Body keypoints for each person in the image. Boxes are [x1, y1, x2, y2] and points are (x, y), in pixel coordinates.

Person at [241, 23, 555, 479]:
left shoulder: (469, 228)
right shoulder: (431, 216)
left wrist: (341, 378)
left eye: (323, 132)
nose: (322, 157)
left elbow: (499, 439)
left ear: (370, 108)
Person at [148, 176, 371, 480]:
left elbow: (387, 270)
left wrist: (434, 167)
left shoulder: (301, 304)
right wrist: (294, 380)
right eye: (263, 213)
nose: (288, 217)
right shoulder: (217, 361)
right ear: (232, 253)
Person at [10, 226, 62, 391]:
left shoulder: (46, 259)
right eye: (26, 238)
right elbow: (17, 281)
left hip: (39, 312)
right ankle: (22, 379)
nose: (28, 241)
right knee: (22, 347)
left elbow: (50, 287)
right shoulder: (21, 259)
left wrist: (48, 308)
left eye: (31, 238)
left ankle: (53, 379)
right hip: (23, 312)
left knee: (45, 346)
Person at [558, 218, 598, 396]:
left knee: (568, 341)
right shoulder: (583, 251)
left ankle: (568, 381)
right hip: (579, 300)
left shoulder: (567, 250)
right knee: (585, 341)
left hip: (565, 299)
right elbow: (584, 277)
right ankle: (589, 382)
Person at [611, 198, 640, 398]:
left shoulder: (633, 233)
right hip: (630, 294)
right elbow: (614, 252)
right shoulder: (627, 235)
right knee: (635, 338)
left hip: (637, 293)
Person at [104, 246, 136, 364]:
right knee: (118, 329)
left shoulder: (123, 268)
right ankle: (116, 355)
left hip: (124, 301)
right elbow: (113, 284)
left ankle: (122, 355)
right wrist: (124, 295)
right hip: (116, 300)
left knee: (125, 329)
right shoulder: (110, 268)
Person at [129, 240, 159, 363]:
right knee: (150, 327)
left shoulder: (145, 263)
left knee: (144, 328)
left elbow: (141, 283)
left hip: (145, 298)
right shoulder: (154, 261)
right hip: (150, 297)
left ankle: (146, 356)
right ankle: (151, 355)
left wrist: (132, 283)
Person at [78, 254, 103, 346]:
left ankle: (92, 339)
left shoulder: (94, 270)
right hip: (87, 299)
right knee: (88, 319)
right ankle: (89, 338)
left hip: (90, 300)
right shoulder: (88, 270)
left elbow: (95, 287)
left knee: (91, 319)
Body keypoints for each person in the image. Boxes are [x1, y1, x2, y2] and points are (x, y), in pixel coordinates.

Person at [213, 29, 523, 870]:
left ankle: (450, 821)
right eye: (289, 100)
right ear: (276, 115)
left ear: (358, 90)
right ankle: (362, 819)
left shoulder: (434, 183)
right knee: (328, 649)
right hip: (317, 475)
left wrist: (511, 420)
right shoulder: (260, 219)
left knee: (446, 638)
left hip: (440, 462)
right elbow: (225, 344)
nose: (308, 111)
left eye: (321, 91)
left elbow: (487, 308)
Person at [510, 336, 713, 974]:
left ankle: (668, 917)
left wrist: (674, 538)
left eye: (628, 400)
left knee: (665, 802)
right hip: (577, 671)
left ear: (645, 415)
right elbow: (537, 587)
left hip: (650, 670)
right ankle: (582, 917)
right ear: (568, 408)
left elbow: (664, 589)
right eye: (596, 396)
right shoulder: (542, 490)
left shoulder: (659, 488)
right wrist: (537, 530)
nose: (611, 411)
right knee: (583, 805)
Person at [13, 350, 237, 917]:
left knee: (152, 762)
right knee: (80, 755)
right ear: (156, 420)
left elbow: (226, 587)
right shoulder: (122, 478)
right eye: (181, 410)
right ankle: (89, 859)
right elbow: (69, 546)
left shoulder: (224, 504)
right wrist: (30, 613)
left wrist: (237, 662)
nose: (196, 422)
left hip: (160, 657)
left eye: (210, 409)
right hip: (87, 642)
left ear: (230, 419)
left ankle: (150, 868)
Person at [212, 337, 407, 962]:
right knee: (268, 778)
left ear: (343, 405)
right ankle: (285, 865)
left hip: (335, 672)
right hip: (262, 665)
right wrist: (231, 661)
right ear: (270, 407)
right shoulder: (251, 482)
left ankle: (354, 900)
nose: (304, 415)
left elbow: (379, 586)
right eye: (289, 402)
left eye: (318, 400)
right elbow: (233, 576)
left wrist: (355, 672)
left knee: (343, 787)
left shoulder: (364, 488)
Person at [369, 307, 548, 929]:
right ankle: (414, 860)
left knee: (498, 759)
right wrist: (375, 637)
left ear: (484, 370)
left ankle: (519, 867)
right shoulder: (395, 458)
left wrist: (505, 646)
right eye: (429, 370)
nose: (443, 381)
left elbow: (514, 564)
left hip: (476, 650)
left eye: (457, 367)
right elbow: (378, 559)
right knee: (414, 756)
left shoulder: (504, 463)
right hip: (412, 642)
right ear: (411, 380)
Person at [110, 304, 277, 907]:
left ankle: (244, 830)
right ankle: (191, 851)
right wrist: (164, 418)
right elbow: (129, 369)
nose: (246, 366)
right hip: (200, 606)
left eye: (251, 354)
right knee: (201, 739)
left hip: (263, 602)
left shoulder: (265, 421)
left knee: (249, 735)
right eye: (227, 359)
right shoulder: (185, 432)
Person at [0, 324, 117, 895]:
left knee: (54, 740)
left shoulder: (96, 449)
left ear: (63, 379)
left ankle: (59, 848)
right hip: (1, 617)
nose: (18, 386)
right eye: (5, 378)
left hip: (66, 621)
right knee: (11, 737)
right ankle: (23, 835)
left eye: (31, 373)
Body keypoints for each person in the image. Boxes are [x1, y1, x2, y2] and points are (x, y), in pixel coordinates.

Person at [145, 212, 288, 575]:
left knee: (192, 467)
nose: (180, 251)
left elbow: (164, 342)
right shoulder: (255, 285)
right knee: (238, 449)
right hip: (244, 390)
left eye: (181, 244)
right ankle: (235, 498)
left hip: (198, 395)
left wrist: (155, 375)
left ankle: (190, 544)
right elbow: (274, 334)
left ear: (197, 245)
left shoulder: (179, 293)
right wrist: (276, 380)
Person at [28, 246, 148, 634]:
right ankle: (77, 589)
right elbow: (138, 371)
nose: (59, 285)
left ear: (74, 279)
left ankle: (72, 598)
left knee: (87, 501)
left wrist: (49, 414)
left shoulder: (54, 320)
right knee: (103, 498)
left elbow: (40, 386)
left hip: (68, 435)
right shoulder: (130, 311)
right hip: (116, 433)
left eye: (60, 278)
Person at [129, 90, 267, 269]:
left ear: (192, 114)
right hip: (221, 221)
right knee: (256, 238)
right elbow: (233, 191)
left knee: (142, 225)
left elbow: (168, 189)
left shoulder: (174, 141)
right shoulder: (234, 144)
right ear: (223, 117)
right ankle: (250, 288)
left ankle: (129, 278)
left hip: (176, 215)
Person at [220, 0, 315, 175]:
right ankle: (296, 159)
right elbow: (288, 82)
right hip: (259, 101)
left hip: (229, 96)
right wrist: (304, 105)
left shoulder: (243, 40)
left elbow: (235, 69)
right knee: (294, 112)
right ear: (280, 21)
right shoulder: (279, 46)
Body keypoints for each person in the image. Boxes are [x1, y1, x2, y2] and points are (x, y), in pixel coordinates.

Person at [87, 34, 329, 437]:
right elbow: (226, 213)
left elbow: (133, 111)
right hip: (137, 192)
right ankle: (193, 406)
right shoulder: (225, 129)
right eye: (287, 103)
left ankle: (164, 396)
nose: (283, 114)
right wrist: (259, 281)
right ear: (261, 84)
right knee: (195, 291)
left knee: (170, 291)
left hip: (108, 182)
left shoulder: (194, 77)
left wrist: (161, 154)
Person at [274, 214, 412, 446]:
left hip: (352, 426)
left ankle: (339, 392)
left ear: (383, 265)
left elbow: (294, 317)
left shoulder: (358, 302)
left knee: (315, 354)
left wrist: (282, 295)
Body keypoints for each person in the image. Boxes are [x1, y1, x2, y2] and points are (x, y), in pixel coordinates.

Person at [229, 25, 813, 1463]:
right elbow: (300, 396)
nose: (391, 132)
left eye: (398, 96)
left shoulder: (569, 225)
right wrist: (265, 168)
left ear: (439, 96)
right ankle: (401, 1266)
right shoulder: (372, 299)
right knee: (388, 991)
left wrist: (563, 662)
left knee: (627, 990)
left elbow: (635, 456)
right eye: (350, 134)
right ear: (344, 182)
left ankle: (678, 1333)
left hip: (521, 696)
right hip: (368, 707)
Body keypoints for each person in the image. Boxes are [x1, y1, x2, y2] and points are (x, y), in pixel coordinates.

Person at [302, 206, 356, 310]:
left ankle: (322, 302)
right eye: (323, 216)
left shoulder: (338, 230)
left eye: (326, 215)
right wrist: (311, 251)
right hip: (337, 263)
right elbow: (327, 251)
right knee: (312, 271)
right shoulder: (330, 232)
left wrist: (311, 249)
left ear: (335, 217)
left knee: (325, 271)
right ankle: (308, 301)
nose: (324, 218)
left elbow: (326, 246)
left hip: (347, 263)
=-=-=-=-=
=== The task ===
Given the data above, transcribe exactly the lines from the one containing "right ankle: (89, 338)" down to the one containing "right wrist: (30, 613)", and no others.

=== Written answer ===
right ankle: (89, 338)
left hip: (90, 300)
right shoulder: (88, 270)
left elbow: (95, 287)
left knee: (91, 319)
Body keypoints for each person in the image. Boxes are [x1, y1, x2, y2] and points are (x, y), in pixel coordinates.

Person at [213, 29, 523, 870]:
left ankle: (450, 821)
right eye: (289, 100)
right ear: (276, 115)
left ear: (358, 90)
right ankle: (362, 819)
left shoulder: (434, 183)
right knee: (328, 649)
right hip: (317, 475)
left wrist: (511, 420)
right shoulder: (260, 219)
left knee: (446, 638)
left hip: (440, 462)
right elbow: (225, 344)
nose: (308, 111)
left eye: (321, 91)
left elbow: (487, 308)
Person at [510, 336, 713, 974]:
left ankle: (668, 917)
left wrist: (674, 538)
left eye: (628, 400)
left knee: (665, 802)
right hip: (577, 671)
left ear: (645, 415)
right elbow: (537, 587)
left hip: (650, 670)
right ankle: (582, 917)
right ear: (568, 408)
left elbow: (664, 589)
right eye: (596, 396)
right shoulder: (542, 490)
left shoulder: (659, 488)
right wrist: (537, 530)
nose: (611, 411)
right knee: (583, 805)
Person at [13, 350, 237, 917]:
left knee: (152, 762)
right knee: (80, 755)
right ear: (156, 420)
left elbow: (226, 587)
right shoulder: (122, 478)
right eye: (181, 410)
right ankle: (89, 859)
right elbow: (69, 546)
left shoulder: (224, 504)
right wrist: (30, 613)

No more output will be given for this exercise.